Die nun klagende Partei wurde auf Klage der Mehrheit der übrigen Miteigentümer mit rechtkräftigem Urteil aus der Eigentumsgemeinschaft ausgeschlossen (§ 22 WEG). Die Ausschlussklage war gemäß § 22 Abs 3 Satz 1 WEG angemerkt worden.
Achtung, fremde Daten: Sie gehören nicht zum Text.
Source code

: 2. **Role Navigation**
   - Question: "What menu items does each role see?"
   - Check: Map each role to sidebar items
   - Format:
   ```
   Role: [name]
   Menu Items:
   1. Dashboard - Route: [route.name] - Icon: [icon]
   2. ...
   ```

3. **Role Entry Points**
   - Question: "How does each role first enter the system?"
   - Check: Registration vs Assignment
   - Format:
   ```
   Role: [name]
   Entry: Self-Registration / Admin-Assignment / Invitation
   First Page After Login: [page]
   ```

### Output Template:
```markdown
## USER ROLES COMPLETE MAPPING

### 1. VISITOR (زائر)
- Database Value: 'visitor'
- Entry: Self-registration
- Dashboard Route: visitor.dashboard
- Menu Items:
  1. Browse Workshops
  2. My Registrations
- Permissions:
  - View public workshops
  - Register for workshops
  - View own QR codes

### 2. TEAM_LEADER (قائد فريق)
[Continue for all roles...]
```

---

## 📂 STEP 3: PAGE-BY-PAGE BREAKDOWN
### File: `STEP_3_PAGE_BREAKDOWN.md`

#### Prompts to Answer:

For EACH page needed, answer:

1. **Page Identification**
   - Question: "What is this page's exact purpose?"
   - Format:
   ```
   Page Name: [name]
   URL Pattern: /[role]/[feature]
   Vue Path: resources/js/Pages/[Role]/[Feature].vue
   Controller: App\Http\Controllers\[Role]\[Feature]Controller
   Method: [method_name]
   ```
Dieses Urteil bewirkt noch nicht die Ausschließung; vielmehr kann gemäß § 22 Abs 3 Satz 2 WEG nach Ablauf von drei Monaten nach dem Eintritt der Rechtskraft des Urteils auf Antrag eines Miteigentümers die Versteigerung des Miteigentumsanteils und des allenfalls damit verbundenen Wohnungseigentums nach den Bestimmungen der EO über die Zwangsversteigerung durchgeführt werden. Der Ausgeschlossene bleibt also ungeachtet des rechtskräftigen, ja selbst des vollstreckbaren Urteils bis zum Zuschlag im Zwangsversteigerungsverfahren vollberechtigter Mit-(und Wohnungs)eigentümer (Würth in Rummel, ABGB**2 Rz 3 zu § 22 WEG).
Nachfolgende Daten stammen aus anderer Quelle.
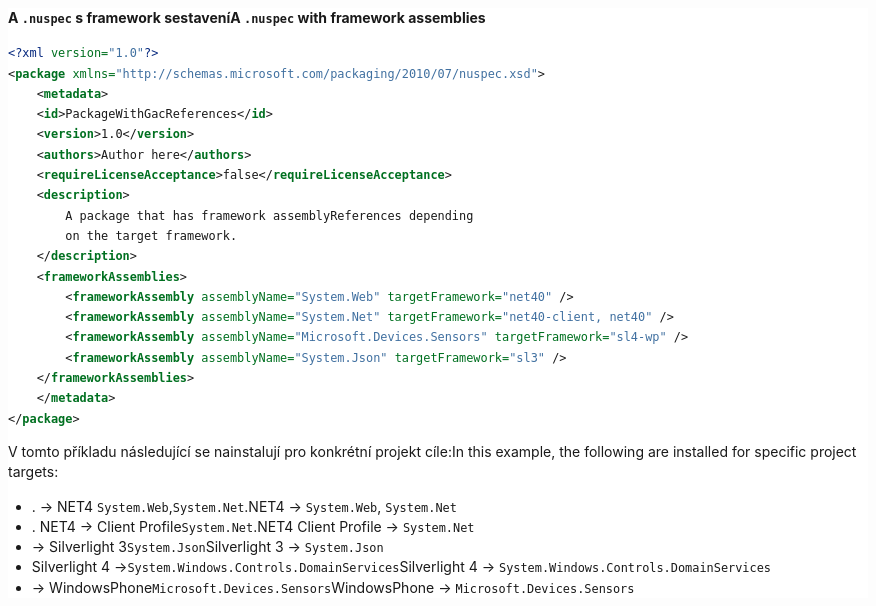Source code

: <span data-ttu-id="89ce8-419">**A `.nuspec` s framework sestavení**</span><span class="sxs-lookup"><span data-stu-id="89ce8-419">**A `.nuspec` with framework assemblies**</span></span>

```xml
<?xml version="1.0"?>
<package xmlns="http://schemas.microsoft.com/packaging/2010/07/nuspec.xsd">
    <metadata>
    <id>PackageWithGacReferences</id>
    <version>1.0</version>
    <authors>Author here</authors>
    <requireLicenseAcceptance>false</requireLicenseAcceptance>
    <description>
        A package that has framework assemblyReferences depending
        on the target framework.
    </description>
    <frameworkAssemblies>
        <frameworkAssembly assemblyName="System.Web" targetFramework="net40" />
        <frameworkAssembly assemblyName="System.Net" targetFramework="net40-client, net40" />
        <frameworkAssembly assemblyName="Microsoft.Devices.Sensors" targetFramework="sl4-wp" />
        <frameworkAssembly assemblyName="System.Json" targetFramework="sl3" />
    </frameworkAssemblies>
    </metadata>
</package>
```

<span data-ttu-id="89ce8-420">V tomto příkladu následující se nainstalují pro konkrétní projekt cíle:</span><span class="sxs-lookup"><span data-stu-id="89ce8-420">In this example, the following are installed for specific project targets:</span></span>

- <span data-ttu-id="89ce8-421">. -> NET4 `System.Web`,`System.Net`</span><span class="sxs-lookup"><span data-stu-id="89ce8-421">.NET4 -> `System.Web`, `System.Net`</span></span>
- <span data-ttu-id="89ce8-422">. NET4 -> Client Profile`System.Net`</span><span class="sxs-lookup"><span data-stu-id="89ce8-422">.NET4 Client Profile -> `System.Net`</span></span>
- <span data-ttu-id="89ce8-423">-> Silverlight 3`System.Json`</span><span class="sxs-lookup"><span data-stu-id="89ce8-423">Silverlight 3 -> `System.Json`</span></span>
- <span data-ttu-id="89ce8-424">Silverlight 4 ->`System.Windows.Controls.DomainServices`</span><span class="sxs-lookup"><span data-stu-id="89ce8-424">Silverlight 4 -> `System.Windows.Controls.DomainServices`</span></span>
- <span data-ttu-id="89ce8-425">-> WindowsPhone`Microsoft.Devices.Sensors`</span><span class="sxs-lookup"><span data-stu-id="89ce8-425">WindowsPhone -> `Microsoft.Devices.Sensors`</span></span>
Im hier vorliegenden Fall wird die Oppositionsklage auf Abschluss eines Kaufvertrags zwischen der Klägerin als bisheriger Wohnungseigentümerin mit ihrem Geschäftsführer als Käufer gestützt. Dieser Kaufvertrag wurde innerhalb der - ab Zustellung des Beschlusses des Obersten Gerichtshofes, mit dem die außerordentliche Revision zurückgewiesen wurde, am 14. 4. 1997 laufenden - dreimonatigen Frist des § 22 Abs 3 Satz 2 WEG abgeschlossen; die Rechtfertigung der Vormerkung des Eigentumsrechtes des Erwerbers wurde am 23. 12. 1997 im Grundbuch eingetragen.

Die verpflichtete Partei begehrte, gestützt auf diesen Umstand, die Einstellung des Zwangsversteigerungsverfahrens; nachdem ihrem Antrag im Exekutionsverfahren nicht stattgegeben wurde, begehrt sie wegen des erfolgten Verkaufes ihres Miteigentumsanteils das Urteil, der Anspruch der beklagten Parteien auf Ausschluss der klagenden Partei aus der Wohnungseigentümergemeinschaft sei erloschen.
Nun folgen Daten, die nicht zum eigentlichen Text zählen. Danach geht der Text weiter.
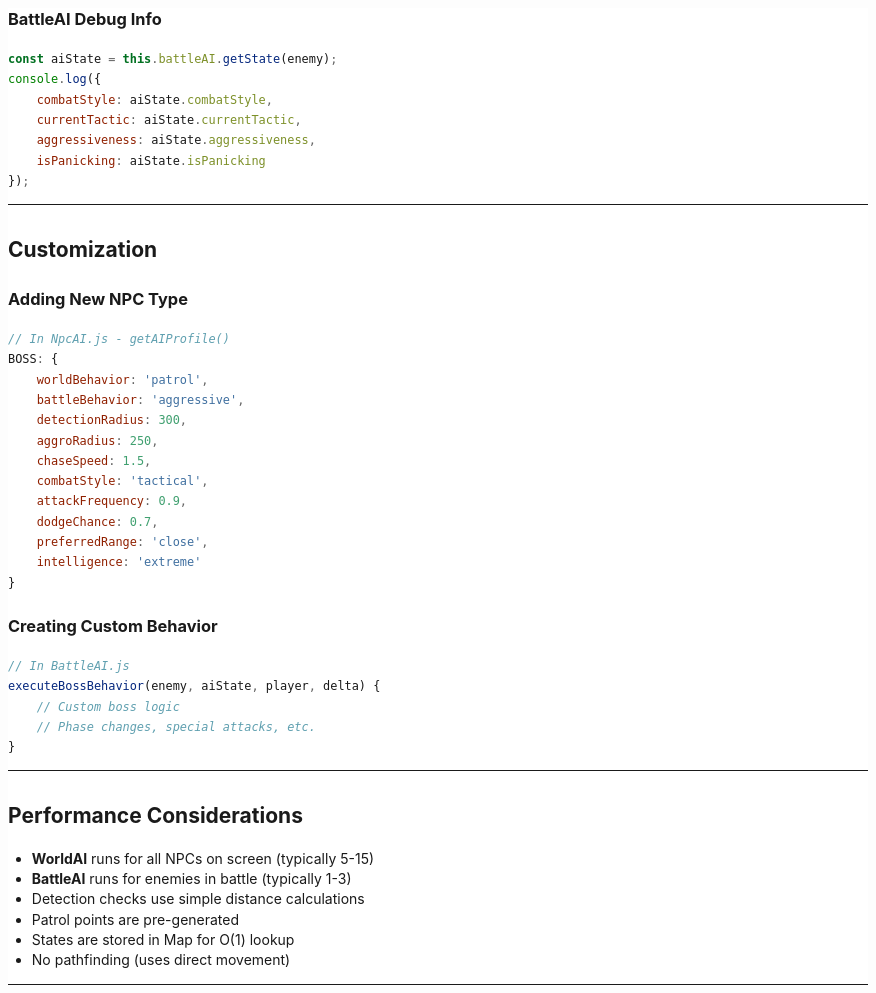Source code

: ### BattleAI Debug Info
```javascript
const aiState = this.battleAI.getState(enemy);
console.log({
    combatStyle: aiState.combatStyle,
    currentTactic: aiState.currentTactic,
    aggressiveness: aiState.aggressiveness,
    isPanicking: aiState.isPanicking
});
```

---

## Customization

### Adding New NPC Type

```javascript
// In NpcAI.js - getAIProfile()
BOSS: {
    worldBehavior: 'patrol',
    battleBehavior: 'aggressive',
    detectionRadius: 300,
    aggroRadius: 250,
    chaseSpeed: 1.5,
    combatStyle: 'tactical',
    attackFrequency: 0.9,
    dodgeChance: 0.7,
    preferredRange: 'close',
    intelligence: 'extreme'
}
```

### Creating Custom Behavior

```javascript
// In BattleAI.js
executeBossBehavior(enemy, aiState, player, delta) {
    // Custom boss logic
    // Phase changes, special attacks, etc.
}
```

---

## Performance Considerations

- **WorldAI** runs for all NPCs on screen (typically 5-15)
- **BattleAI** runs for enemies in battle (typically 1-3)
- Detection checks use simple distance calculations
- Patrol points are pre-generated
- States are stored in Map for O(1) lookup
- No pathfinding (uses direct movement)

---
Diese Klage ist aus folgenden Überlegungen berechtigt:

Gemäß § 135 EO hat die Anmerkung der Einleitung des Versteigerungsverfahrens ua die Folge, dass die bewilligte Versteigerung gegen jeden späteren Erwerber der Liegenschaft durchgeführt werden kann. Bei Veräußerung der Liegenschaft geht die Zwangsversteigerung gegen den Erwerber weiter (Heller/Berger/Stix 1095; s auch 3 Ob 305/98v, veröff in JUS Extra Z 2802). Da § 234 ZPO im Exekutionsverfahren nicht gilt, kann die Zwangsversteigerung nicht gegen den früheren grundbücherlichen Eigentümer als Verpflichteten fortgeführt werden. Wird dem Parteiwechsel auf Schuldnerseite im Exekutionsverfahren - wie dies hier bisher der Fall ist - nicht Rechnung getragen, so hat der frühere Verpflichtete gegen den betreibenden Gläubiger die Einwendungen nach § 35 EO (Oppositionsklage), weil seine Schuld erloschen ist (Holzhammer, Österreichisches Zwangsvollstreckungsrecht4, 19).

Aus diesem Grund ist der Oppositionsklage des früheren Miteigentümers, der nach wie vor als Verpflichteter im Zwangsversteigerungsverfahren in Anspruch genommen wird, stattzugeben. Ab der bücherlichen Einverleibung bzw hier Rechtfertigung der Vormerkung des Eigentumsrechts des Erwerbers wäre das Zwangsversteigerungsverfahren gemäß § 135 EO mit diesem fortzuführen gewesen.

Zur Klarstellung sei darauf hingewiesen, dass dieses Urteil nicht zur Einstellung des Zwangsversteigerungsverfahrens überhaupt führt, sondern dass es gegen den Erwerber fortzuführen ist. Auf die vom Berufungsgericht relevierten Rechtsfragen ist in diesem Verfahren nicht einzugehen, sondern erst über allfällige Einwände des nunmehrigen Wohnungseigentümers.

Die Kostenentscheidung gründet sich auf §§ 41, 50 ZPO.